Well, it'd presumably leak a lot less :/.

Greetings,

Andres Freund



Re: strong memory leak in plpgsql from handled rollback and lazy cast

От
Andres Freund
Дата:
Hi,

On 2019-09-22 20:16:15 -0400, Tom Lane wrote:
> I think you're considering a much smaller slice of the system than
> what seems to me to be at risk here.  As an example, an ExprState
> tree would also include any fn_extra-linked state that individual
> functions might've set up.

> > Hm. I interestingly am working on a patch that merges all the memory
> > allocations done for an ExprState into one or two allocations (by
> > basically doing the traversal twice). Then it'd be feasible to just
> > pfree() the memory, if that helps.
>
> Again, that'd do nothing to clean up subsidiary fn_extra state.
> If we want no leaks, we need a separate context for the tree
> to live in.

As mentioned, as part of some expression evaluation improvements (both
w/ and wo/ jit) I now have a prototype patch that moves nearly all the
dynamically allocated memory, including the FunctionCallInfo, into one
chunk of memory. That's currently allocated together with the ExprState.
With the information collected for that it'd be fairly trivial to reset
things like fn_extra in a reasonably efficient manner, without needing
knowledge about each ExprEvalOp.

Obviously that'd not itself change e.g. anything about the lifetime of
the memory pointed to by fn_extra etc. But it'd not be particularly hard
to have FmgrInfo->fn_mcxt point somewhere else.

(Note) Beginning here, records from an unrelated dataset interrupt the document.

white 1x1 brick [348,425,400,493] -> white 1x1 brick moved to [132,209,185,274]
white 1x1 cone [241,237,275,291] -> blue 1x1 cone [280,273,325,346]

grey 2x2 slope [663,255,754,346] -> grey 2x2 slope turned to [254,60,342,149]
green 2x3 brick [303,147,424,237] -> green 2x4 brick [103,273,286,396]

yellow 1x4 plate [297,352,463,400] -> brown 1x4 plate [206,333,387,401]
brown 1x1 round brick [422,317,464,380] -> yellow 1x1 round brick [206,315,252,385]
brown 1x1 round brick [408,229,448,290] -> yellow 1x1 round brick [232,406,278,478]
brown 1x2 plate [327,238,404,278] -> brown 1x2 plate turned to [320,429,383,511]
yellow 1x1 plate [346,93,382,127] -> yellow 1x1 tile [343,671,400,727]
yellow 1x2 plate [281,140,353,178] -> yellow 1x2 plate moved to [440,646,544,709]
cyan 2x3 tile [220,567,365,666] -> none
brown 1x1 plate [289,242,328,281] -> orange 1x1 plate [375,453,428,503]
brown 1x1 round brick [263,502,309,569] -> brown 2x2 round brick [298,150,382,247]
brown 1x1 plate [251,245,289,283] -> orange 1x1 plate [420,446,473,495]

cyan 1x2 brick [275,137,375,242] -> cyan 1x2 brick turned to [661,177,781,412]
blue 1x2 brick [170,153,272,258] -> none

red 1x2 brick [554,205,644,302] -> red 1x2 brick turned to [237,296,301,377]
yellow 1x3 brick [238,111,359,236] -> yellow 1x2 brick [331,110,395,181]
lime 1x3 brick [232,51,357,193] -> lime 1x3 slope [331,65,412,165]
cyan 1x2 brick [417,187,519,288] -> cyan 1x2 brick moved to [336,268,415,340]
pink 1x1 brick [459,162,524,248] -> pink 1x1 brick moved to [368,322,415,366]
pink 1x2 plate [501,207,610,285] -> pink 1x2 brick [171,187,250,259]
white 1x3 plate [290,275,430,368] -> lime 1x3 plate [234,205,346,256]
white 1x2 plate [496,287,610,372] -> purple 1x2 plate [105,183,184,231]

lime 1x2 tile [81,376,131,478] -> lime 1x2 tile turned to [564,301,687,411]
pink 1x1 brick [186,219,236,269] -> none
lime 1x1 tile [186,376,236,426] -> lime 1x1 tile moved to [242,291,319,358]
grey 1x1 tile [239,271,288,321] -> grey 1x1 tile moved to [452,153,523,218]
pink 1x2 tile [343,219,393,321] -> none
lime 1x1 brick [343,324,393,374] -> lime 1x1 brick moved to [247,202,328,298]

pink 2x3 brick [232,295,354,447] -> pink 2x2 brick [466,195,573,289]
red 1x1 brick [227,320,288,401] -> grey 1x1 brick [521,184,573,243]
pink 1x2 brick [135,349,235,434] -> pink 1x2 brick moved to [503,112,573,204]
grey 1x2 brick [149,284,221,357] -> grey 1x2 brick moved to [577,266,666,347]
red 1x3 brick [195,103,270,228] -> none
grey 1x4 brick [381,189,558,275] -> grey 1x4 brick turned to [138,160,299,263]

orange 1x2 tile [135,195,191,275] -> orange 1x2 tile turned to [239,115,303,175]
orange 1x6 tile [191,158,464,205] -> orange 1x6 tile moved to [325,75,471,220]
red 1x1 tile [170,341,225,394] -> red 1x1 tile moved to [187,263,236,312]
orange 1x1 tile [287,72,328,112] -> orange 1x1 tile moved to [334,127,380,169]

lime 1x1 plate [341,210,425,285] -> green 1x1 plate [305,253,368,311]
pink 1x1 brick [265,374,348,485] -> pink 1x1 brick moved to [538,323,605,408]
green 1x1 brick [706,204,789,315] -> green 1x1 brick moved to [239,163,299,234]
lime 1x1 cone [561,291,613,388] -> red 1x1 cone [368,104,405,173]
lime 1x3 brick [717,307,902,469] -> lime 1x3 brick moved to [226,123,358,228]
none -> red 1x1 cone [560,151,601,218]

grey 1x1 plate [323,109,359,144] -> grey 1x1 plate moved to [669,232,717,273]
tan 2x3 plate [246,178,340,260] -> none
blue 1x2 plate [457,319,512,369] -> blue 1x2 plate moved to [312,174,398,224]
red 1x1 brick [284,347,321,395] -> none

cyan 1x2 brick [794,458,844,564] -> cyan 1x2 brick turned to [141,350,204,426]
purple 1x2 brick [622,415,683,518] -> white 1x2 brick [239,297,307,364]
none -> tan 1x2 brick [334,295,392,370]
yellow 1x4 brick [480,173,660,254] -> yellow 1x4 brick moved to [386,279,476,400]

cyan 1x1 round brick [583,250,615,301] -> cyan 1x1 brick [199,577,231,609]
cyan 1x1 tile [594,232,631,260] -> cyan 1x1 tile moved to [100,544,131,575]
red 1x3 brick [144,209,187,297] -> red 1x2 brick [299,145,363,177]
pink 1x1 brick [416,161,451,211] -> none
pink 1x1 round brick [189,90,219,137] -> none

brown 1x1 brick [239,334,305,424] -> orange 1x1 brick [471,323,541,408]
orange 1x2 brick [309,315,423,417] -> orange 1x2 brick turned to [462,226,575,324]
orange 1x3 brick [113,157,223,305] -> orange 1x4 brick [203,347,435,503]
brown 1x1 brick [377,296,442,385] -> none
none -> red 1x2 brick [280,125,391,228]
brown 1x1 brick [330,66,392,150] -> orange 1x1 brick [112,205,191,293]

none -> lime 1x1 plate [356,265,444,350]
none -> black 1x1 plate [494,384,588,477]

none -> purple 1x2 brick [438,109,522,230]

As part of the above rework ExecInitExprRec() etc all now pass down a
new ExprStateBuilder * object, containing state needed somewhere down in
the expression tree.  It'd e.g. be quite possible to add an
ExecInitExpr() variant that allows to specify in more detail what memory
context ought to be used for what.

I'm however not at all sure it's worth investing time into doing so
specifically for this case. But it seems like it might generally be
something we'll need more infrastructure for in other cases too.

Greetings,

Andres Freund